“Read it!” exclaimed her aunt. “You mean he or Mrs. Molyneux read it to you.”

“No, I read it myself,” said Bud.

“'Now my co-mates and brothers in exile,
Hath not old custom made this life more sweet
Than that of painted pomp?
Are not these woods
More free from peril than the envious court.”

She threw Aunt Ailie's cloak over one shoulder, put forth a ridiculously little leg with an air of the playhouse, and made the gestures of Jim Molyneux.

“I thought you couldn't read,” said Ailie. “You little fraud!

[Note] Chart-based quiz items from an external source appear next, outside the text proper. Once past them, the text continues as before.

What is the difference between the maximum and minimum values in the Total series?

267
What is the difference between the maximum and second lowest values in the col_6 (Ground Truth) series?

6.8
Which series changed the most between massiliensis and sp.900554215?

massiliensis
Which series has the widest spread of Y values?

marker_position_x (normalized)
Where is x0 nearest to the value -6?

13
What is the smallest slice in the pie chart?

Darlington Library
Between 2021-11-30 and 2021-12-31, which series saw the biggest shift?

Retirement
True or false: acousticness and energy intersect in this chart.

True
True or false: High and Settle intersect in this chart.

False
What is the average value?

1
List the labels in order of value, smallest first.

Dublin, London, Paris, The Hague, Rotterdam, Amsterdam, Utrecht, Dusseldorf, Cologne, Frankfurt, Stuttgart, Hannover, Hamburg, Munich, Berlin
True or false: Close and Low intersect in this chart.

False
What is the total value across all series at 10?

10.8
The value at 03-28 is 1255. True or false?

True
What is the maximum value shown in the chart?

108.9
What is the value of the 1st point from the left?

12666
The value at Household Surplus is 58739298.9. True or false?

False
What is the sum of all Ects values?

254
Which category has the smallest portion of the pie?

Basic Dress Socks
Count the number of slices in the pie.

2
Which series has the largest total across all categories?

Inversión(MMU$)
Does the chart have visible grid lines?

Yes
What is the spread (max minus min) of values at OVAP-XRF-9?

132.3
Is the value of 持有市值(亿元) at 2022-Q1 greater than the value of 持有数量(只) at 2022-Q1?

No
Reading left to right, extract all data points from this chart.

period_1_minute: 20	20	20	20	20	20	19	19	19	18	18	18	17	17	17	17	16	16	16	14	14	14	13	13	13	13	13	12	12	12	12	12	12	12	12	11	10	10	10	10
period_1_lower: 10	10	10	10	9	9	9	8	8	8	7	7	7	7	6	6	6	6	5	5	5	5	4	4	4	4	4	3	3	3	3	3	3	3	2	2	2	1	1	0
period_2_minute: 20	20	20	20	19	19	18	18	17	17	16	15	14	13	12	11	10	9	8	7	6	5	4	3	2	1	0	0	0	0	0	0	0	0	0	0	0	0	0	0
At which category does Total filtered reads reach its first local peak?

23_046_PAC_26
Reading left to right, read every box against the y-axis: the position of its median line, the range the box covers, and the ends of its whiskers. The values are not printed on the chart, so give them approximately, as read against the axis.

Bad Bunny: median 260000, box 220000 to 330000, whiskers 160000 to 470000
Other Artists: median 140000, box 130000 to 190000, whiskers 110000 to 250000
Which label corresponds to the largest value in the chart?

You made Aunt Bell think you couldn't spell cat.”

“Oh, Queen of Sheba! did she think I was in earnest?” cried Bud. “I was just pretending. I'm apt to be pretending pretty often; why, Kate thinks I make Works. I can read anything; I've read books that big it gave you cramp. I s'pose you were only making believe about that garden, and you haven't any key at all, but I don't mind; I'm not kicking.”

Ailie put her hand to her bosom and revealed the Twopenny she had bought to be the key to the wonderful garden of letters—the slim little gray-paper-covered primer in which she had learned her own first lessons. She held it up between her finger and thumb that Bud might read its title on the cover. Bud understood immediately and laughed, but not quite at her ease for once.

“I'm dre'ffle sorry, Aunt Ailie,” she said. “It was wicked to pretend just like that, and put you to a lot of trouble. Father wouldn't have liked that.”

“Oh, I'm not kicking,” said Ailie, borrowing her phrase to put her at her ease again. “I'm too glad you're not so far behind as Aunt Bell imagined. So you like books? Capital! And Shakespeare no less! What do you like best, now?'”

“Poetry,” said Bud. “Particularly the bits I don't understand, but just about almost. I can't bear to stop and dally with too easy poetry; once I know it all plain and there's no more to it, I—I—I love to amble on. I—why! I make poetry myself.”